In particular, the following may be affected:
– Childcare and daycare reimbursements;
– Economic support systems for care;
– Collectively administered funds or benefits;
– Benefits requiring conventional contributions or funding.
If these benefits are reclassified as “obligational” due to their financing or administration mechanisms, they may lapse with the expiration of agreements, weakening policies of social co-responsibility for care historically promoted by the trade union movement.
Another critical aspect is the expansion of non-wage social benefits, which enables the substitution of salary with benefits excluded from contributions, social security, and severance compensation. This logic not only weakens social protection but consolidates lower and more precarious incomes in highly feminized sectors, deepening the gender gap in the labor market.
From a gender perspective, this trend entails clear risks:
– Care-related benefits may become discretionary;
– Reduced registered wages affect bonuses, paid leave, indemnities, and pensions;
– A logic of “assistance” replaces full labor rights.
Far from promoting equality, this framework deepens the feminization of low-income work and labor market segmentation.
The repeal of maternity protection regulations and of the legal framework for telework completes a scenario of regression.
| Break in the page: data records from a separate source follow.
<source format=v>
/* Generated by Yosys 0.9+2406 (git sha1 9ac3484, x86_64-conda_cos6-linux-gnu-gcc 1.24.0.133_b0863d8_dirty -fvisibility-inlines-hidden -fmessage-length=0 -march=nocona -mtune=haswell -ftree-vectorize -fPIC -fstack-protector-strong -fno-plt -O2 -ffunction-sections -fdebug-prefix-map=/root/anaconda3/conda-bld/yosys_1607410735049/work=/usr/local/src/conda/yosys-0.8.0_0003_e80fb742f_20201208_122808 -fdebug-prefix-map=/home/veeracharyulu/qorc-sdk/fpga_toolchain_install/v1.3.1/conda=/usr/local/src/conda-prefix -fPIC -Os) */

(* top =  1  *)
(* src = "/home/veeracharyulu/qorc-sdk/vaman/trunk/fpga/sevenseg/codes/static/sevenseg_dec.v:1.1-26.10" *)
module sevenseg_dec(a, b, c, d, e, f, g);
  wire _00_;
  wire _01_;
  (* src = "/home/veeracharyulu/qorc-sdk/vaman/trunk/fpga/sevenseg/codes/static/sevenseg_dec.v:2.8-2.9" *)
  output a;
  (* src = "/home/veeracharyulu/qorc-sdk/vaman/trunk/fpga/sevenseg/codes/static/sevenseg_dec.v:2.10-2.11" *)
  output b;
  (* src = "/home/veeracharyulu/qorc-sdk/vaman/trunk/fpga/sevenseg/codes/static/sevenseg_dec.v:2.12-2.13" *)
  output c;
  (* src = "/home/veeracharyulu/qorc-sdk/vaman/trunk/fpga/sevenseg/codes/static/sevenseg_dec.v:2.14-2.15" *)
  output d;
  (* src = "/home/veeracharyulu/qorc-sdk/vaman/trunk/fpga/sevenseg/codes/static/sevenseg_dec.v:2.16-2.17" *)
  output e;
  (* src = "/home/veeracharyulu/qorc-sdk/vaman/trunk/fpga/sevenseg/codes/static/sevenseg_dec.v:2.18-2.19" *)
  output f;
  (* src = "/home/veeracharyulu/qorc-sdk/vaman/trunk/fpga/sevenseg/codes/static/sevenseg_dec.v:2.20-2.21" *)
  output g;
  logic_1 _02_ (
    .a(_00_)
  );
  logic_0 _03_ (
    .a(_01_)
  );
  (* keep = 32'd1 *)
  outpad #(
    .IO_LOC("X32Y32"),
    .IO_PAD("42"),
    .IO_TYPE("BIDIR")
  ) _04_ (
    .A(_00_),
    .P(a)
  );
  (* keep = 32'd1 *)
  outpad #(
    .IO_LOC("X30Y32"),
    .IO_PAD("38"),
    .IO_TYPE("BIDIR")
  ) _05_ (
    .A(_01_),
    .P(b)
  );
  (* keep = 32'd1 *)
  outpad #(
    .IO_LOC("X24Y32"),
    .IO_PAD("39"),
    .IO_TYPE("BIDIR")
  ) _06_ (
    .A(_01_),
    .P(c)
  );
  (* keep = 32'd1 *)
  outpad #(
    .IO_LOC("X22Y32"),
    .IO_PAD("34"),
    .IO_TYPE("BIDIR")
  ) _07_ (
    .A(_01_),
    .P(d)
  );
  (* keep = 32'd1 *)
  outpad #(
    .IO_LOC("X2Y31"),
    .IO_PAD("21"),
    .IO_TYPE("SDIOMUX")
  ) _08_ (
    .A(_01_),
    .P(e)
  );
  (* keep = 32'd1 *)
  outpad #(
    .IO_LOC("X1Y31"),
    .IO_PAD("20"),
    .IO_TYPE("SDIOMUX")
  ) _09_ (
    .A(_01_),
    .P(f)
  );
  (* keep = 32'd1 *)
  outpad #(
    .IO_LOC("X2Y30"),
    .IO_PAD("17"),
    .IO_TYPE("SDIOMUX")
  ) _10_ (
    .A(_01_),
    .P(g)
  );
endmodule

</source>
Instead of advancing toward social co-responsibility for care, the reform shifts the burden onto individuals, forcing workers—especially women—to resolve tensions that should be addressed collectively.
For women workers and caregivers, these regulations are not “privileges,” but minimum tools to reconcile employment and family responsibilities without being pushed out of the labor market or into greater precarity.
There may also be other relevant gender impacts:
– Part-time contracts: the flexibilization of limits affects a highly feminized form of employment, increasing schedule unpredictability;
– Domestic work: the extension of probationary periods deepens precariousness in one of the most feminized and historically under-protected sectors.
Ultimately, the reform consolidates a model that subordinates the organization of life-time to market needs, weakens collective bargaining, and erodes rights that are key to equal opportunity.
Its impact is not neutral: it falls more heavily on women workers and caregivers, deepening structural inequalities and shifting collective problems into the individual sphere.
From the trade union movement, we affirm that labor law cannot be detached from social reality.
A reform that precarizes the use of time, weakens collective agreements, and erodes care-related rights does not promote equality or development; it entrenches inequality and reinforces an exclusionary model.
In the face of this scenario, trade unionism must embody a comprehensive strategy: to defend and strengthen collective bargaining as a central tool against the individualization of labor relations; to mainstream gender and care perspectives across all collective agreements; and to ensure that no reform is built at the expense of the rights of those whose labor and care make social life possible.
Karina Navone is Secretary for Gender and Equal Opportunities at SGBATOS; Co-Secretary for Social Action at the General Confederation of Labour (CGT); and Alternate Representative for the Southern Cone to the World Women’s Committee of Public Services International.